Opinion
No. 88-1438.
Submitted on briefs February 13, 1990. —
Decided April 12, 1990.
APPEAL from a judgment of the circuit court for Rock county: GERALD W. JAECKLE, Judge. Reversed and cause remanded.
For the plaintiffs-appellants the cause was submitted on the briefs of Aiken Mawicke, S.C., by Paul J. Scoptur and Robert L. Jaskulski of Milwaukee.
For the defendants-respondents, Fort Atkinson Memorial Hospital Association and State of Wisconsin Patient Compensation Fund, the cause was submitted on the briefs of Bell, Metzner, Gierhart Moore, S.C., by Patricia A. Dicke of Madison.
For the defendants-respondents, Dr. David Rowe and Janesville Medical Center, the cause was submitted on the briefs of Boardman, Suhr, Curry Field, by Catherine M. Rottier of Madison.

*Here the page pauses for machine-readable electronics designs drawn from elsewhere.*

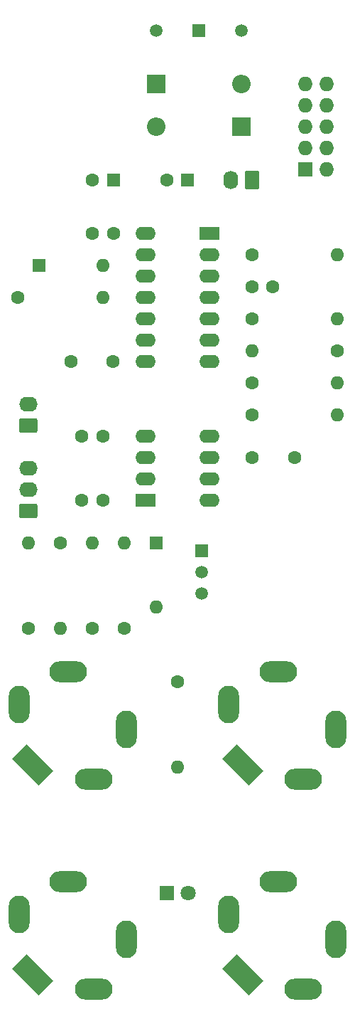
<source format=gts>
G04 #@! TF.GenerationSoftware,KiCad,Pcbnew,6.0.4-6f826c9f35~116~ubuntu20.04.1*
G04 #@! TF.CreationDate,2022-05-06T17:46:24-04:00*
G04 #@! TF.ProjectId,yash,79617368-2e6b-4696-9361-645f70636258,rev?*
G04 #@! TF.SameCoordinates,Original*
G04 #@! TF.FileFunction,Soldermask,Top*
G04 #@! TF.FilePolarity,Negative*
%FSLAX46Y46*%
G04 Gerber Fmt 4.6, Leading zero omitted, Abs format (unit mm)*
G04 Created by KiCad (PCBNEW 6.0.4-6f826c9f35~116~ubuntu20.04.1) date 2022-05-06 17:46:24*
%MOMM*%
%LPD*%
G01*
G04 APERTURE LIST*
G04 Aperture macros list*
%AMRoundRect*
0 Rectangle with rounded corners*
0 $1 Rounding radius*
0 $2 $3 $4 $5 $6 $7 $8 $9 X,Y pos of 4 corners*
0 Add a 4 corners polygon primitive as box body*
4,1,4,$2,$3,$4,$5,$6,$7,$8,$9,$2,$3,0*
0 Add four circle primitives for the rounded corners*
1,1,$1+$1,$2,$3*
1,1,$1+$1,$4,$5*
1,1,$1+$1,$6,$7*
1,1,$1+$1,$8,$9*
0 Add four rect primitives between the rounded corners*
20,1,$1+$1,$2,$3,$4,$5,0*
20,1,$1+$1,$4,$5,$6,$7,0*
20,1,$1+$1,$6,$7,$8,$9,0*
20,1,$1+$1,$8,$9,$2,$3,0*%
%AMRotRect*
0 Rectangle, with rotation*
0 The origin of the aperture is its center*
0 $1 length*
0 $2 width*
0 $3 Rotation angle, in degrees counterclockwise*
0 Add horizontal line*
21,1,$1,$2,0,0,$3*%
G04 Aperture macros list end*
%ADD10O,2.500000X4.500001*%
%ADD11O,4.500001X2.500001*%
%ADD12RotRect,4.500001X2.500001X315.000000*%
%ADD13O,4.500000X2.500000*%
%ADD14O,2.500000X4.500000*%
%ADD15R,1.800000X1.800000*%
%ADD16C,1.800000*%
%ADD17R,1.500000X1.500000*%
%ADD18C,1.500000*%
%ADD19C,1.600000*%
%ADD20RoundRect,0.250000X0.620000X0.850000X-0.620000X0.850000X-0.620000X-0.850000X0.620000X-0.850000X0*%
%ADD21O,1.740000X2.200000*%
%ADD22R,1.600000X1.600000*%
%ADD23O,1.600000X1.600000*%
%ADD24RoundRect,0.250000X0.850000X-0.620000X0.850000X0.620000X-0.850000X0.620000X-0.850000X-0.620000X0*%
%ADD25O,2.200000X1.740000*%
%ADD26R,1.727200X1.727200*%
%ADD27O,1.727200X1.727200*%
%ADD28R,2.200000X2.200000*%
%ADD29O,2.200000X2.200000*%
%ADD30R,2.400000X1.600000*%
%ADD31O,2.400000X1.600000*%
G04 APERTURE END LIST*
D10*
G04 #@! TO.C,J2*
X118900000Y-155500000D03*
D11*
X115000000Y-161400000D03*
D12*
X107760000Y-159740000D03*
D13*
X112000000Y-148600000D03*
D14*
X106100000Y-152500000D03*
G04 #@! TD*
D15*
G04 #@! TO.C,D1*
X98725000Y-150000000D03*
D16*
X101265000Y-150000000D03*
G04 #@! TD*
D17*
G04 #@! TO.C,TP3*
X102540000Y-47370000D03*
G04 #@! TD*
D18*
G04 #@! TO.C,TP2*
X97460000Y-47370000D03*
G04 #@! TD*
D10*
G04 #@! TO.C,J1*
X118900000Y-130500000D03*
D11*
X115000000Y-136400000D03*
D12*
X107760000Y-134740000D03*
D13*
X112000000Y-123600000D03*
D14*
X106100000Y-127500000D03*
G04 #@! TD*
D10*
G04 #@! TO.C,J3*
X93900000Y-130500000D03*
D11*
X90000000Y-136400000D03*
D12*
X82760000Y-134740000D03*
D13*
X87000000Y-123600000D03*
D14*
X81100000Y-127500000D03*
G04 #@! TD*
D10*
G04 #@! TO.C,J4*
X93900000Y-155500000D03*
D11*
X90000000Y-161400000D03*
D12*
X82760000Y-159740000D03*
D13*
X87000000Y-148600000D03*
D14*
X81100000Y-152500000D03*
G04 #@! TD*
D18*
G04 #@! TO.C,TP1*
X107620000Y-47370000D03*
G04 #@! TD*
D19*
G04 #@! TO.C,C4*
X91110000Y-103250000D03*
X88610000Y-103250000D03*
G04 #@! TD*
D20*
G04 #@! TO.C,J10*
X108890000Y-65150000D03*
D21*
X106350000Y-65150000D03*
G04 #@! TD*
D19*
G04 #@! TO.C,C7*
X88580000Y-95620000D03*
X91080000Y-95620000D03*
G04 #@! TD*
D22*
G04 #@! TO.C,D2*
X97460000Y-108330000D03*
D23*
X97460000Y-115950000D03*
G04 #@! TD*
D19*
G04 #@! TO.C,R2*
X108900000Y-93090000D03*
D23*
X119060000Y-93090000D03*
G04 #@! TD*
D22*
G04 #@! TO.C,D3*
X83490000Y-75310000D03*
D23*
X91110000Y-75310000D03*
G04 #@! TD*
D19*
G04 #@! TO.C,R6*
X108890000Y-74040000D03*
D23*
X119050000Y-74040000D03*
G04 #@! TD*
D19*
G04 #@! TO.C,C6*
X92370000Y-71500000D03*
X89870000Y-71500000D03*
G04 #@! TD*
G04 #@! TO.C,R5*
X93650000Y-118490000D03*
D23*
X93650000Y-108330000D03*
G04 #@! TD*
D19*
G04 #@! TO.C,R10*
X82220000Y-118490000D03*
D23*
X82220000Y-108330000D03*
G04 #@! TD*
D19*
G04 #@! TO.C,R12*
X80950000Y-79120000D03*
D23*
X91110000Y-79120000D03*
G04 #@! TD*
D19*
G04 #@! TO.C,C2*
X108890000Y-77850000D03*
X111390000Y-77850000D03*
G04 #@! TD*
D24*
G04 #@! TO.C,J5*
X82220000Y-104520000D03*
D25*
X82220000Y-101980000D03*
X82220000Y-99440000D03*
G04 #@! TD*
D19*
G04 #@! TO.C,R4*
X108890000Y-81660000D03*
D23*
X119050000Y-81660000D03*
G04 #@! TD*
D19*
G04 #@! TO.C,C3*
X92340000Y-86740000D03*
X87340000Y-86740000D03*
G04 #@! TD*
G04 #@! TO.C,R3*
X100000000Y-124840000D03*
D23*
X100000000Y-135000000D03*
G04 #@! TD*
D22*
G04 #@! TO.C,C5*
X92380000Y-65150000D03*
D19*
X89880000Y-65150000D03*
G04 #@! TD*
D22*
G04 #@! TO.C,C8*
X101230000Y-65150000D03*
D19*
X98730000Y-65150000D03*
G04 #@! TD*
G04 #@! TO.C,R8*
X89840000Y-118490000D03*
D23*
X89840000Y-108330000D03*
G04 #@! TD*
D26*
G04 #@! TO.C,J9*
X115240000Y-63880000D03*
D27*
X117780000Y-63880000D03*
X115240000Y-61340000D03*
X117780000Y-61340000D03*
X115240000Y-58800000D03*
X117780000Y-58800000D03*
X115240000Y-56260000D03*
X117780000Y-56260000D03*
X115240000Y-53720000D03*
X117780000Y-53720000D03*
G04 #@! TD*
D19*
G04 #@! TO.C,R9*
X86030000Y-108330000D03*
D23*
X86030000Y-118490000D03*
G04 #@! TD*
D24*
G04 #@! TO.C,J7*
X82220000Y-94360000D03*
D25*
X82220000Y-91820000D03*
G04 #@! TD*
D28*
G04 #@! TO.C,D5*
X97460000Y-53720000D03*
D29*
X107620000Y-53720000D03*
G04 #@! TD*
D19*
G04 #@! TO.C,C1*
X108940000Y-98150000D03*
X113940000Y-98150000D03*
G04 #@! TD*
D30*
G04 #@! TO.C,U2*
X103800000Y-71500000D03*
D31*
X103800000Y-74040000D03*
X103800000Y-76580000D03*
X103800000Y-79120000D03*
X103800000Y-81660000D03*
X103800000Y-84200000D03*
X103800000Y-86740000D03*
X96180000Y-86740000D03*
X96180000Y-84200000D03*
X96180000Y-81660000D03*
X96180000Y-79120000D03*
X96180000Y-76580000D03*
X96180000Y-74040000D03*
X96180000Y-71500000D03*
G04 #@! TD*
D17*
G04 #@! TO.C,Q1*
X102900000Y-109240000D03*
D18*
X102900000Y-111780000D03*
X102900000Y-114320000D03*
G04 #@! TD*
D28*
G04 #@! TO.C,D6*
X107620000Y-58800000D03*
D29*
X97460000Y-58800000D03*
G04 #@! TD*
D30*
G04 #@! TO.C,U1*
X96190000Y-103240000D03*
D31*
X96190000Y-100700000D03*
X96190000Y-98160000D03*
X96190000Y-95620000D03*
X103810000Y-95620000D03*
X103810000Y-98160000D03*
X103810000Y-100700000D03*
X103810000Y-103240000D03*
G04 #@! TD*
D19*
G04 #@! TO.C,R1*
X108890000Y-89280000D03*
D23*
X119050000Y-89280000D03*
G04 #@! TD*
D19*
G04 #@! TO.C,R7*
X119050000Y-85470000D03*
D23*
X108890000Y-85470000D03*
G04 #@! TD*
M02*

</source>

Before Gartzke, P.J., Dykman and Sundby, J.J.
Laura and Nancy Scheunemann appeal from a judgment dismissing their medical malpractice action against Dr. David Rowe, Janesville Medical Center, Fort Atkinson Memorial Hospital Association, and State of Wisconsin Patient Compensation Fund (defendants). The issue is whether the trial court lost competency to exercise its jurisdiction because Scheunemanns did not file a mediation request as required by sec. 655.445, Stats. We conclude the court did not lose competency and we reverse the judgment and remand for further proceedings.
Section 655.445, Stats., provides in relevant part:
(1) [A]ny person . . . having a claim or a derivative claim under this chapter for bodily injury or death because of a tort or breach of contract based on professional services rendered or that should have been rendered by a health care provider shall, within 15 days after the date of filing an action in court, file a request for mediation . . . .
(3) For actions filed under sub. (1), no discovery may be made and no trial, pretrial conference or scheduling conference may be held until the expiration of the mediation period under s. 655.465(7).
Scheunemanns filed their complaint on June 26, 1987. On November 3, 1987 and April 13, 1988, defendants moved to dismiss the action for Scheunemanns' failure to file a request for mediation as required by sec. 655.445, Stats. Scheunemanns opposed the motion but did not file the request for mediation. The record on appeal fails to show that they have ever filed a request. The trial court dismissed the action with prejudice. It reasoned that Scheunemanns' failure to participate in mediation, as required by statute, deprived the court of "jurisdiction."
We conclude that the trial court's order must be reversed because the court erroneously interpreted sec. 655.445, Stats. According to Eby v. Kozarek, 153 Wis.2d 75, 77, 450 N.W.2d 249, 250 (1990), "the statutory requirement is mandatory with respect to the requirement to file a request for mediation but directory with respect to the time limitation within which the request is filed." The Eby court continued:
The most probable indication of the consequences attaching to an untimely request for mediation intended by the legislature is found in sec. 655.445(3), Stats., which provides that no discovery may be made and no trial, pretrial conference or scheduling conference may be held until the expiration of the mediation period under sec. 655.465(7). This language supports the court of appeals' conclusion that the failure to timely file for mediation merely postpones the plaintiffs opportunity for relief for the period of time the plaintiff delays filing the mediation request.Id. at 81, 450 N.W.2d at 252 (emphasis added). The Eby court noted that trial courts can protect defendants from dilatory plaintiffs. Id. at 82, 450 N.W.2d at 252. Eby was released after the trial court entered the order on appeal. Eby is nevertheless applicable to this case.
The same principles should apply to a complete failure, as here, to file a mediation request. Scheunemanns' failure to file merely postpones their opportunity for relief. It is Scheunemanns, not the court, who cannot go forward until they file. Accordingly, the trial court never lost competency to proceed with the action.
The trial court's power to proceed is a matter of competency, not subject-matter jurisdiction. Mueller v. Brunn, 105 Wis.2d 171, 176-78, 313 N.W.2d 790, 792-93 (1982).
We therefore reverse the judgment and remand the case to the trial court. Our mandate does not prevent the court from entertaining a motion to dismiss addressed to its discretionary authority "to exercise control over the judicial business before it." Id. By the Court. — Judgment reversed and cause remanded.